Brasilien und China kündigten an, sich an der Finanzierung zu beteiligen, sobald Klarheit über die Umsetzung des Rettungsplans bestehe. Eine weiteres Ergebnis der Verhandlungen war, dass Italien seine Sparbemühungen künftig vom IWF überwachen lässt, um das Vertrauen in die Umsetzung zu erhöhen. Für Deutschland relevant ist die Aufforderung der G 20, Länder mit einem Exportüberschuss sollten ihre inländische Nachfrage stärken.

Wenig konkrete Ergebnisse gab es bei den ursprünglichen Kernthemen des Gipfels. Wie im Vorfeld erwartet, verkündete die G 20 in ihrer Abschlusserklärung, dass 29 global bedeutende Großbanken in Zukunft mehr Eigenkapital vorhalten müssen und besser überwacht werden, um sie weniger anfällig für Finanzkrisen zu machen. Aus Deutschland gehören laut Kanzlerin Angela Merkel die Deutsche Bank und die Commerzbank dazu. Umgesetzt werden sollen die neuen Kapitalregeln ab 2016. Auch die Reform des Währungssystems, durch die die Dominanz des Dollars gebrochen werden sollte, wird erst nach 2015 in Angriff genommen.

Genaue Zahlen über die Eigenkapitalquote nennte die Erklärung nicht; im Vorfeld war aus der deutschen Delegation ein Aufschlag von bis zu 2,5 Prozent genannt worden. Ein noch höherer Wert von 3,5 Prozent war dennach erst ab einer Größe vorgesehen, die derzeit keine Bank erreicht; dies soll als Anreiz gegen weiteres Wachstum dienen. Auch für so genannte Schattenbanken, etwa große Hedgefonds oder Versicherungen, sollen langfristig Regeln entwickelt werden.

Ernährung geriet in den Hintergrund

Enttäuschend verlief aus Sicht entwicklungspolitischer Organisationen die Debatte über die Finanztransaktionssteuer. Zwar habe Bill Gates beim Gipfel einen wegweisenden Bericht über die Notwendigkeit neuer Finanzierungsinstrumente für Entwicklung präsentiert. Und zwischenzeitlich hatte US-Präsident Barack Obama, einer der Gegner der Steuer, Hoffnungen geweckt, als er seine Bereitschaft erklärte, die Finanzmärkte stärker als bisher an den Kosten der Krise zu beteiligen.

In der Abschlusserklärung werden die "Initiativen in einigen unserer Länder, den Finanzsektor zu besteuern", aber lediglich "zur Kenntnis genommen". Merkel kommentierte: "Hier gibt es leider die Positionen, die wir schon kennen. Einige sind dafür, andere sind nicht dafür." Als positiv bewertete die Organisation Oxfam, dass mit Brasilien, Argentinien und Südafrika weitere außereuropäische Staaten die Steuer unterstützen. Entscheidend sei nun, mit der Einführung zu beginnen und festzulegen, dass der Großteil der Einnahmen für Entwicklung und Klimawandel verwendet werde.

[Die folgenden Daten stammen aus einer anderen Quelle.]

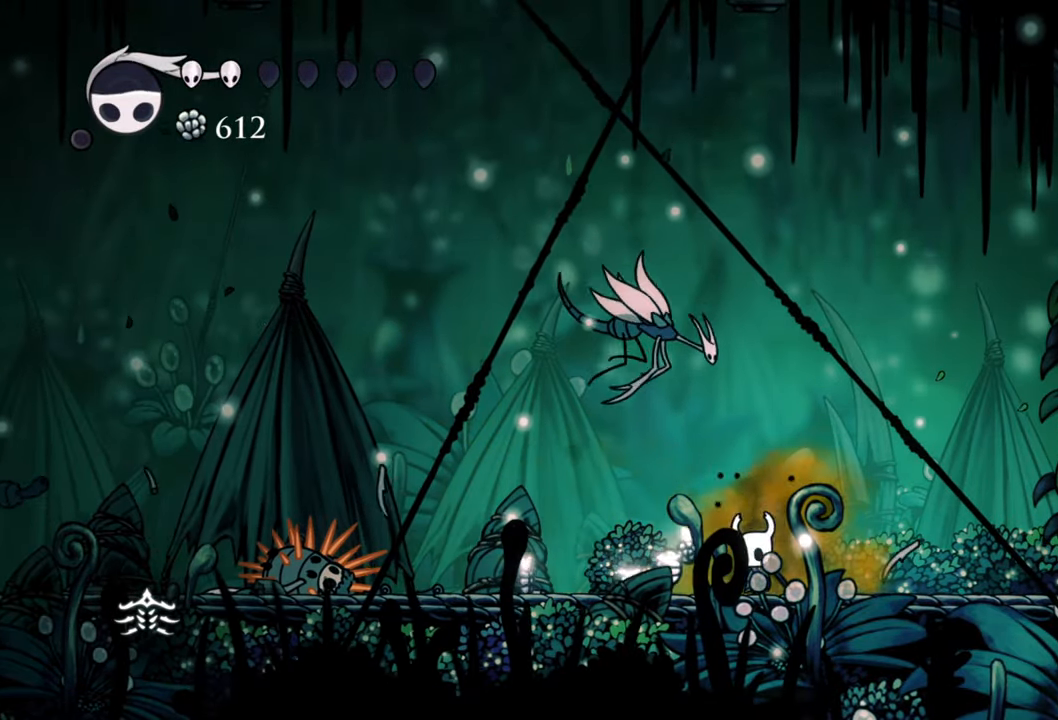
{"buttons": ["X", "DPAD_UP", "DPAD_LEFT"], "events": [[220, "A", "down"], [240, "DPAD_LEFT", "up"], [320, "DPAD_LEFT", "down"], [320, "DPAD_UP", "down"], [460, "X", "down"], [480, "A", "up"]]}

Auch beim Thema Ernährungssicherheit gab es keine konkreten Ergebnisse. Sarkozy hatte zu Beginn der französischen G-20-Präsidentschaft angekündigt, die Spekulation mit Nahrungsmitteln zu unterbinden, um Preissteigerungen zu begrenzen. Doch die Abschlusserklärung verweist nun lediglich auf zuvor ausgearbeitete Vorschläge für mehr Transparenz und Regulierung. "Unsere Erwartungen wurden zutiefst enttäuscht", erklärte die Organisation World Vision. Eine Initiative der G 20 gegen Steuerflucht kritisierte Oxfam als zahnlos, weil sie weiterhin bilaterale Abkommen zulasse, die das Bankgeheimnis schützen.

Auch die Globalisierungskritiker, die im 35 Kilometer entfernten Nizza einen Gegengipfel veranstaltet hatten, übten scharfe Kritik an den G-20-Staatschefs: "Sie haben die Finanzmärkte beruhigt, aber die Völker versinken immer tiefer in der Wirtschaftskrise", sagte Sprecher Franck Gaye.